I have trouble seeing the details of kanji on my screen. I have otherwise normal vision.

Is it something you get used to as you improve? or should I just read all webpages with 150% zoom?

7 comments
  1. You can increase the size of the font just for easier reading, but eventually you’ll be able to tell kanji apart once you learn more of them, it’s the same with small print English

  2. You can zoom in, but honestly it might be time for a vision check. I didn’t realize I needed glasses until I was into my mid 20s and visiting Japan for the first time. While my brain could easily “fill in the details” for English signs, it couldn’t for Japanese (which makes sense). Got my vision checked, and yup, needed glasses for the first time in my life!

  3. It’s normal. Kanji at small sizes in computer fonts don’t display all the strokes. Otherwise they’d look like blots of ink. As you get used to them, you can sort of make them out from their general shape.

    Take, for example, 鑿. The first thing I notice are the 殳(ほこづくり) on the side and a 金(きん) at the bottom, and I can sort of make out the 臼 on the left.

  4. When you become proficient at reading, you’ll be able to recognize kanji based on general shape and density, without seeing each individual stroke. Until then, you can try zooming in if you don’t recognize kanji in small font sizes.

  5. For certain content, you could try changing the zoom, fonts, and fontsizes.

    There are a lot of different screens sold for phones and screens. For example, higher-density screens might display the kanji in better detail. Bigger screens might help too. Generally, high quality branded screens are (really) expensive.

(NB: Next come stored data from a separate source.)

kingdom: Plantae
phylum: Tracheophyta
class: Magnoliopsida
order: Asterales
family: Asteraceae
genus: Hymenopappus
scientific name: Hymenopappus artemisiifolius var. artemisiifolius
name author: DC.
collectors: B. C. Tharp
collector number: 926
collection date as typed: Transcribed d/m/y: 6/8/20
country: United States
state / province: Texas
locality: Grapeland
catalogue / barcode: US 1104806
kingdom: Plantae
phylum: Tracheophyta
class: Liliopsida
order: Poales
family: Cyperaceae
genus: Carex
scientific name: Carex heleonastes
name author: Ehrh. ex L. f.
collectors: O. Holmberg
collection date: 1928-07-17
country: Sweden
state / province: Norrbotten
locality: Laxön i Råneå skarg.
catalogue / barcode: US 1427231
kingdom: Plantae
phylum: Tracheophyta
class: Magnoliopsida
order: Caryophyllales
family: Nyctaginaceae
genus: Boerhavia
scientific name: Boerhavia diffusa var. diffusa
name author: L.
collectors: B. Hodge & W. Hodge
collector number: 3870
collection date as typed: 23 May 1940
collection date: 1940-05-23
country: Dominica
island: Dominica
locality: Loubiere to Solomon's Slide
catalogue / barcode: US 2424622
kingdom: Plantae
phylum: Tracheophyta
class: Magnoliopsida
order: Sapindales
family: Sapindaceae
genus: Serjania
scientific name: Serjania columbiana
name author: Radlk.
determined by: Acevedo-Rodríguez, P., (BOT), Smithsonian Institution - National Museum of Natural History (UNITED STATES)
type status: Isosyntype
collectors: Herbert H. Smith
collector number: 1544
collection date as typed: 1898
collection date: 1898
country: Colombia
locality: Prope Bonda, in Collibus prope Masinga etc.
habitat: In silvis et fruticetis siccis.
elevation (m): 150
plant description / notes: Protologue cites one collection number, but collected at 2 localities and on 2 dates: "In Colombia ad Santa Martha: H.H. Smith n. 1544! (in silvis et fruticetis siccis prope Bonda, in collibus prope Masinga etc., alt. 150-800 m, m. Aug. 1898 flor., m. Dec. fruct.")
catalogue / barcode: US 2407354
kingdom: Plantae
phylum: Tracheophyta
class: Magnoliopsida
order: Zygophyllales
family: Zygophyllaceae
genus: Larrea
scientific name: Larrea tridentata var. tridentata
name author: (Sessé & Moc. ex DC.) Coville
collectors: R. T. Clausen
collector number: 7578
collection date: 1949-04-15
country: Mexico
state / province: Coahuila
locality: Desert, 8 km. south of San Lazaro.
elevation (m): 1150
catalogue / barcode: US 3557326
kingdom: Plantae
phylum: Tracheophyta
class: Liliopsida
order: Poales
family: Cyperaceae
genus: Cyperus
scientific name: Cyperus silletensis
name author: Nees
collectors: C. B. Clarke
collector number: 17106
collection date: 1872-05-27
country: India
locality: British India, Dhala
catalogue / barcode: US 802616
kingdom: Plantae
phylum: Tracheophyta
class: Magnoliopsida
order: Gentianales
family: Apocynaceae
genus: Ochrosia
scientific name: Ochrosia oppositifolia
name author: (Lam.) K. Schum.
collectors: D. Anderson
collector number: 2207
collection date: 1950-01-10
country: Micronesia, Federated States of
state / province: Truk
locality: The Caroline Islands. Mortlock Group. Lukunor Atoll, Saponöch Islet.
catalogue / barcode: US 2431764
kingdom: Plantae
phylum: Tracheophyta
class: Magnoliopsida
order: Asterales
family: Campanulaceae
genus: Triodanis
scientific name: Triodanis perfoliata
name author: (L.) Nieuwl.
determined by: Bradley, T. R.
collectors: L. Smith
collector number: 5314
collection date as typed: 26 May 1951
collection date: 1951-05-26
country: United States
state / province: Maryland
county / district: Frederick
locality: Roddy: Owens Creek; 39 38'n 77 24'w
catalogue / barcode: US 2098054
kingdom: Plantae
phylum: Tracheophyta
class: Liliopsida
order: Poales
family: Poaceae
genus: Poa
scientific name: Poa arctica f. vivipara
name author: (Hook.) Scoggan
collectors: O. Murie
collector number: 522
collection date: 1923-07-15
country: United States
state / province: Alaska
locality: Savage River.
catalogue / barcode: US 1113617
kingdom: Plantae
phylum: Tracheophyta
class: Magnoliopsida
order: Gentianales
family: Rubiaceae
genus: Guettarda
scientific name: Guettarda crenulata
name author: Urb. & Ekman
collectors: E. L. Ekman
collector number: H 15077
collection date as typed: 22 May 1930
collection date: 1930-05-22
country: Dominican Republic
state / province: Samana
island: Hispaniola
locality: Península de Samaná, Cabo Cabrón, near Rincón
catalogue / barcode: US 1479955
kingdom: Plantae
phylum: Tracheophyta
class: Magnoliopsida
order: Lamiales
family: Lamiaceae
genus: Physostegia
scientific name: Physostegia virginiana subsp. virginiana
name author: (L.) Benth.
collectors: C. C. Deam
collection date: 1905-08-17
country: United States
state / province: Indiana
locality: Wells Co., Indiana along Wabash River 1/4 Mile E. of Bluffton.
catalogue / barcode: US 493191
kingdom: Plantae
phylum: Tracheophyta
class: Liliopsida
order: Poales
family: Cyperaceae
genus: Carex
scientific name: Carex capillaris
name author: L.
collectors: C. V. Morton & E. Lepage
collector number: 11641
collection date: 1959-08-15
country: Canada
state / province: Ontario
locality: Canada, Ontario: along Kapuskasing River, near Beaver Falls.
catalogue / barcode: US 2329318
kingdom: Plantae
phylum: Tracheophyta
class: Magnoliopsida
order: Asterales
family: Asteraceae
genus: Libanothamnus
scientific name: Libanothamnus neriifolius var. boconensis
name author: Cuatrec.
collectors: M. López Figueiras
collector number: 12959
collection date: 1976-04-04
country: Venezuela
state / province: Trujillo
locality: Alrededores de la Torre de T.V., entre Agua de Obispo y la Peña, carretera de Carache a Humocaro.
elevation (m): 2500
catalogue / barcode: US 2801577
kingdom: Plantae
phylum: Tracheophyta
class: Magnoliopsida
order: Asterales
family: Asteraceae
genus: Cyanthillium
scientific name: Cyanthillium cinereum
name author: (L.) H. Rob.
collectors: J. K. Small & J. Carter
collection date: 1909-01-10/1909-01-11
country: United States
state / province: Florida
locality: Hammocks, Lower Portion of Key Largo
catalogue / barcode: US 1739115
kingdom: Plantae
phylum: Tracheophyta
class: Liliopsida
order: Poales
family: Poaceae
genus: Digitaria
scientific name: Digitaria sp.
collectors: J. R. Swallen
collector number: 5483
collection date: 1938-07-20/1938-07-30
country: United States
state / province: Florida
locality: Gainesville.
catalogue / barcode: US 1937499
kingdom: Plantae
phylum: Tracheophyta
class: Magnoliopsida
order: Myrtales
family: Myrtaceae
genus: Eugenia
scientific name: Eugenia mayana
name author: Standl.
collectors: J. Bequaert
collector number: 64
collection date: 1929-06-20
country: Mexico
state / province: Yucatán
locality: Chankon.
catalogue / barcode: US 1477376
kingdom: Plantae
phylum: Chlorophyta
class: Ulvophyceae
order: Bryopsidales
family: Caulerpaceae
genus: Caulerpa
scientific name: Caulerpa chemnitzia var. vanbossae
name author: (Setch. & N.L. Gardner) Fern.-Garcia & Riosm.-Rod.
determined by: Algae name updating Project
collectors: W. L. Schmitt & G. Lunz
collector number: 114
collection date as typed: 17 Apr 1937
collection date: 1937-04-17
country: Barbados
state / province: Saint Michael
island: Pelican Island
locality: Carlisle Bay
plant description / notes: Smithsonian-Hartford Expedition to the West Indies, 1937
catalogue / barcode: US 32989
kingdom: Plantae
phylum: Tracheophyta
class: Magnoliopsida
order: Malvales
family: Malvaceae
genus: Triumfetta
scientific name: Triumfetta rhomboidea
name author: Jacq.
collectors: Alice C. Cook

    Some people find e-ink screens to be more comfortable to read. They are expensive and too slow for internet use. Highly-optioned screens have more layers so may be more fuzzy (e.g. light, touchscreen, wacom layer…).

  6. MacOS is better than Windows computer for second language people studying character based languages, because of how the system either aligns fonts with the display elements, or retains shape regardless. It’s why Windows computers have always been better at displaying small text for native users: windows prioritizes aligning font elements on pixels which gives better character display while destroying shape; which is fine for 26 character alphabets but horrible with 4000 character alphabets.

    Even though the diffference has become less noticeable in 2023 as both pixel count and system improvement have progressed, the difference is still there. 15 years ago it was silly how illegible Windows was for non-native readers.

  7. Having kanji transform from a wide variety of meaningless scrawling to a precise set of defined radicals that I can read has been a very gratifying transformation over the last few months.

    That said, when I’m doing Anki work, kanji is about half an inch tall. That’s for my own benefit of more easily seeing the radicals that form the kanji. But it’s been a pleasant surprise when I look at a book or text on a webpage with no scaling that I can still make out what I know.